I don't hate it. It is the most obvious choice and popular consensus seems to have dictated that something resembling a 'B' with currency slashes be the symbol.
Are we discussing an abstract symbol (glyph) or logo? If it is decided (against my lone protests) the abstract symbol is a B with two slashes, then I think your logo is lovely. It has clean lines, no cramping, I agree you accomplished your goals. But are you also suggesting a modification to the abstraction? That other logos imply three vertical lines whereas you propose only two (something like a 3 with || rather than a B with ||). These seems a question of penmanship or font rather than glyph. Am I mistaken (I'm willing to bow to your typographic superiority on this one)?
I don't think it needs to emphasized any more than it is already apparent.
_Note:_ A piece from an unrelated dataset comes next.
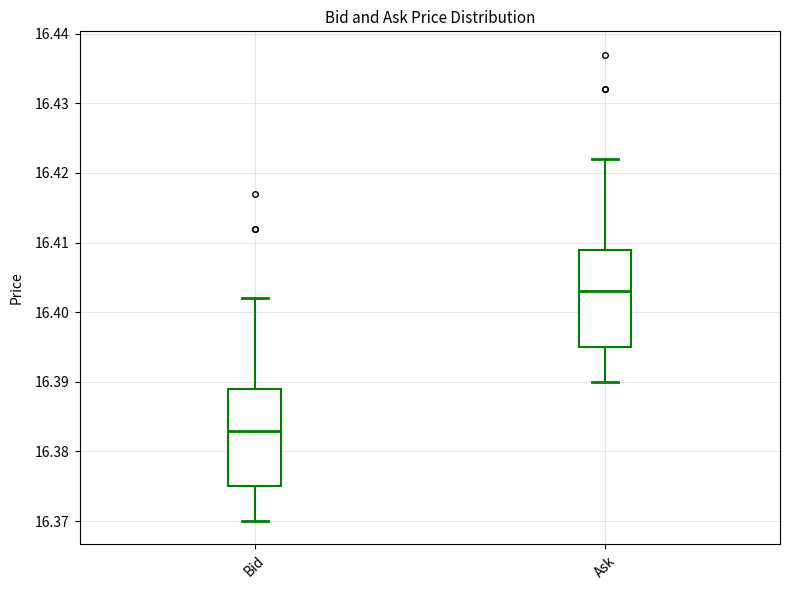

Which box's median line is the highest?

Ask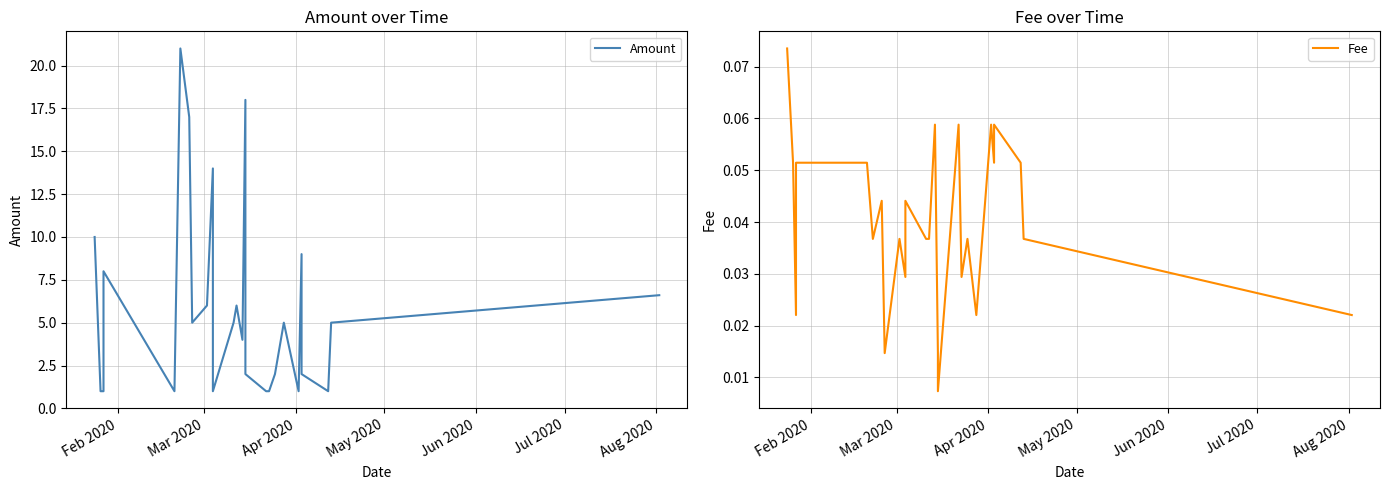

What is the sum of all Amount values?

153.6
It acts as a good story as to why character looks the way it does and what idea it grew from. A lot of people don't notice the arrow in the Fedex logo as obvious as it is. My vertical lines are set at a diagonal like most # signs but I'm not against them being styled as true verticals as some typefaces might dictate that they need to be.
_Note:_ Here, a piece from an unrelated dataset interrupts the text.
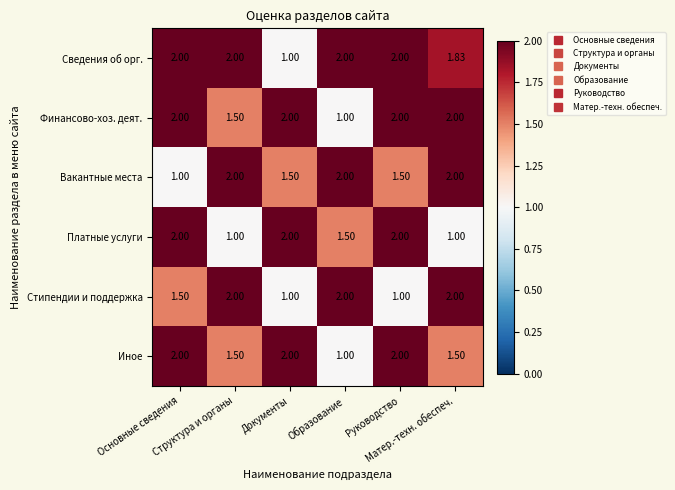

Between Основные сведения and Матер.-техн. обеспеч., which series saw the biggest shift?

Вакантные места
I am not much concerned with the logo. I appreciate the need for a logo and am happy to see consensus come up with one without me. If B with slashes is final, then your logo is as fine as any I've seen. But in common writing we will use ASCII. I don't expect a Unicode addition in this decade, nor do I think using an arcane greek, diacritic, or any other clever appropriation from the basic multilingual plane will help bitcoin's adoption. When it becomes as common as gold, I hope the glyph question will have already been answered by a billion humans. In the meantime, I think it will be more important to handle SI prefixes: millebtc, microbtc, nanobtc, and hopefully picobtc. I don't expect pico฿ gaining much traction, ever.